Autonomía e independencia del INE dependen de las decisiones de su máximo órgano de dirección
La Consejera Electoral Dania Ravel realizó un balance de su gestión de casi nueve años en el organismo, periodo en el que el Consejo General enfrentó retos inéditos como la pandemia por COVID-19, que obligó a suspender temporalmente elecciones en Coahuila e Hidalgo, así como la organización de la primera consulta popular, la primera revocación de mandato y la primera elección del Poder Judicial, todo ello en un contexto de recortes presupuestales.
Destacó que la integración del Consejo General ha sido determinante para impulsar acciones afirmativas en la conformación del Congreso y garantizar la paridad en las gubernaturas, lo que ha contribuido a que actualmente 13 mujeres encabecen gobiernos estatales. Subrayó que la autonomía e independencia del Instituto dependen de las decisiones que adopte su máximo órgano de dirección.

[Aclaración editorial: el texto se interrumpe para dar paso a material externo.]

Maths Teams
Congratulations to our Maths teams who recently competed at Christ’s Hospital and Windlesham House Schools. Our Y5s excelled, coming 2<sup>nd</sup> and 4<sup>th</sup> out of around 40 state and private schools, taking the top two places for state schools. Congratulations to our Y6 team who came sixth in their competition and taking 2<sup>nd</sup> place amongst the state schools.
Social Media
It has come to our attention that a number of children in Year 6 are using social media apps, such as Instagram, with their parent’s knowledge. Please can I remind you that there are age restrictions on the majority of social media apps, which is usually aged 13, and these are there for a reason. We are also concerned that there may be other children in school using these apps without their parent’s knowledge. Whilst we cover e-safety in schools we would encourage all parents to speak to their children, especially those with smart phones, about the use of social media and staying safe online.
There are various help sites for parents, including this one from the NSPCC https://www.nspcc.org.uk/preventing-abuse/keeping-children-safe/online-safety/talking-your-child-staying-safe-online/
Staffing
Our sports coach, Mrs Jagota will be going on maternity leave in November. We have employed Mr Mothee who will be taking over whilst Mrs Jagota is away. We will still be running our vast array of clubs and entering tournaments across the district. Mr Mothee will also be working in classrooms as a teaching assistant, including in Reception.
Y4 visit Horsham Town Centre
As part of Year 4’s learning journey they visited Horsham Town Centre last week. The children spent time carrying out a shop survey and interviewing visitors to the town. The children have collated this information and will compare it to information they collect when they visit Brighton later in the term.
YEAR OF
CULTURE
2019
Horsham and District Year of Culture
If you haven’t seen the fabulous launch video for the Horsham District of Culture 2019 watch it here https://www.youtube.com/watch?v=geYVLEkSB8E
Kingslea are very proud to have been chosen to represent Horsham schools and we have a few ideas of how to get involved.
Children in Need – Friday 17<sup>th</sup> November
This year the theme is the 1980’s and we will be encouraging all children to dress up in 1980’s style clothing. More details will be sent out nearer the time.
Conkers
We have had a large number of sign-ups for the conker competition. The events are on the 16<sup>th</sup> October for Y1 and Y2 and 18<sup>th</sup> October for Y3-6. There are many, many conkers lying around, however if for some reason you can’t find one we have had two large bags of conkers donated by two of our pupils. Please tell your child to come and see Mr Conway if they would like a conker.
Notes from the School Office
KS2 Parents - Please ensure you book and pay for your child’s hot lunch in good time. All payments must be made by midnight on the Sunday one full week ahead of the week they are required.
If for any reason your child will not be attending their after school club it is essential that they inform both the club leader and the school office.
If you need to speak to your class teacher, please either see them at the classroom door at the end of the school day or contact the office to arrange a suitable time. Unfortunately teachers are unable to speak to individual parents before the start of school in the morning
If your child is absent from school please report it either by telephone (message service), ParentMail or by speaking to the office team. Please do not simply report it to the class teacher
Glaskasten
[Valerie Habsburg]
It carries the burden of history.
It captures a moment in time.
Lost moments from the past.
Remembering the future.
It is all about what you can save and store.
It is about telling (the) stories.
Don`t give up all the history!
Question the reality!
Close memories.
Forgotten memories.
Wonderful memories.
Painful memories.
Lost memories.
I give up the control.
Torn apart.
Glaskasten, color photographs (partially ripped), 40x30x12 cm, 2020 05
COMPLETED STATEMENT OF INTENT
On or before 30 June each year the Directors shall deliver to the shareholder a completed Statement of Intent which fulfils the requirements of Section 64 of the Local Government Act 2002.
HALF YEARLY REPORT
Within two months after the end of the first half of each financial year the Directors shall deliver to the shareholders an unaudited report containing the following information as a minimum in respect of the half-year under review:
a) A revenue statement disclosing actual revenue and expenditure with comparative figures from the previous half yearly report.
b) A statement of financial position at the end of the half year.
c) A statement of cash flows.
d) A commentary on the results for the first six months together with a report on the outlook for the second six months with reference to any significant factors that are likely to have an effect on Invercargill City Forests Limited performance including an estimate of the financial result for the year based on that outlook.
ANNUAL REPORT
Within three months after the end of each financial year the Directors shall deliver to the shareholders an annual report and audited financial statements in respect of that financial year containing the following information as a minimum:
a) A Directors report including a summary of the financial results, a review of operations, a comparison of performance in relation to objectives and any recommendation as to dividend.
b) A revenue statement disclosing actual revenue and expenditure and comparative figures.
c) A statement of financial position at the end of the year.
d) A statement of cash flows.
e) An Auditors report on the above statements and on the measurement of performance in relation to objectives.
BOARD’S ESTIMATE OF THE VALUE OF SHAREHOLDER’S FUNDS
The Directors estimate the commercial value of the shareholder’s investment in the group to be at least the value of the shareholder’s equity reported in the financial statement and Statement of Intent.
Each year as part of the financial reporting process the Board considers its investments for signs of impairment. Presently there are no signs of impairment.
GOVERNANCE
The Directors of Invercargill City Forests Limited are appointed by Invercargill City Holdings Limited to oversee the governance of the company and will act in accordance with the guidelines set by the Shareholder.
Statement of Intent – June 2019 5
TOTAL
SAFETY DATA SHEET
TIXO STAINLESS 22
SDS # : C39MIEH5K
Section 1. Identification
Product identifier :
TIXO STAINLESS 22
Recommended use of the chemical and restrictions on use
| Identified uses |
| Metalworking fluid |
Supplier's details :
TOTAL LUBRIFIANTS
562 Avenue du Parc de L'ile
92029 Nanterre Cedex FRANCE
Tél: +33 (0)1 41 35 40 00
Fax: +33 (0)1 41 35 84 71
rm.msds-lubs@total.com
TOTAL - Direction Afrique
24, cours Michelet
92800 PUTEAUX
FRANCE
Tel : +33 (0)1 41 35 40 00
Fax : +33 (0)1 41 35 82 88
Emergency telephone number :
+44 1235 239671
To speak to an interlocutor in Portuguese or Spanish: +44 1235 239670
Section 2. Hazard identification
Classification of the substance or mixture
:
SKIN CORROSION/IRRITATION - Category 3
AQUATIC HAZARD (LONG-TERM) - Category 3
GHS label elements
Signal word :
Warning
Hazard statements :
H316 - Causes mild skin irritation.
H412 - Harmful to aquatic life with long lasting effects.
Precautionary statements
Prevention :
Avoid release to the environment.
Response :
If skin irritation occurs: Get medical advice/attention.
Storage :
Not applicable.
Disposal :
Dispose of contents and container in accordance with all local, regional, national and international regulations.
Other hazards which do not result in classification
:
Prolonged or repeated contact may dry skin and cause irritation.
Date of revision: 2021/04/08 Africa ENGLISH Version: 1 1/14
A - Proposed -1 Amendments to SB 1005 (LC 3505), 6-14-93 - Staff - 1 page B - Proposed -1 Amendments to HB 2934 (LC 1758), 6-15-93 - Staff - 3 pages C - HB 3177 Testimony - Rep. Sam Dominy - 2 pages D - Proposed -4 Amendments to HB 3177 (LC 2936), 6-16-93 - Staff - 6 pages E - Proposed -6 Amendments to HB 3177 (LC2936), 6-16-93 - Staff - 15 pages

Entre los momentos más desafiantes mencionó el cambio en la presidencia del INE tras la salida de Lorenzo Córdova Vianello, lo que generó inestabilidad interna por la renuncia de integrantes de la Junta General Ejecutiva y diferencias en la designación de cargos directivos.
Como principal satisfacción, resaltó el profesionalismo del Servicio Profesional Electoral y de los órganos desconcentrados, cuya labor técnica ha permitido organizar procesos federales en 2018, 2021 y 2024 con solidez institucional.
Finalmente, expresó preocupación ante posibles cambios derivados de una eventual reforma electoral que afecten la permanencia de las juntas locales y distritales, pues consideró que son fundamentales para la actualización del padrón, la educación cívica y la organización eficiente de los comicios en todo el país.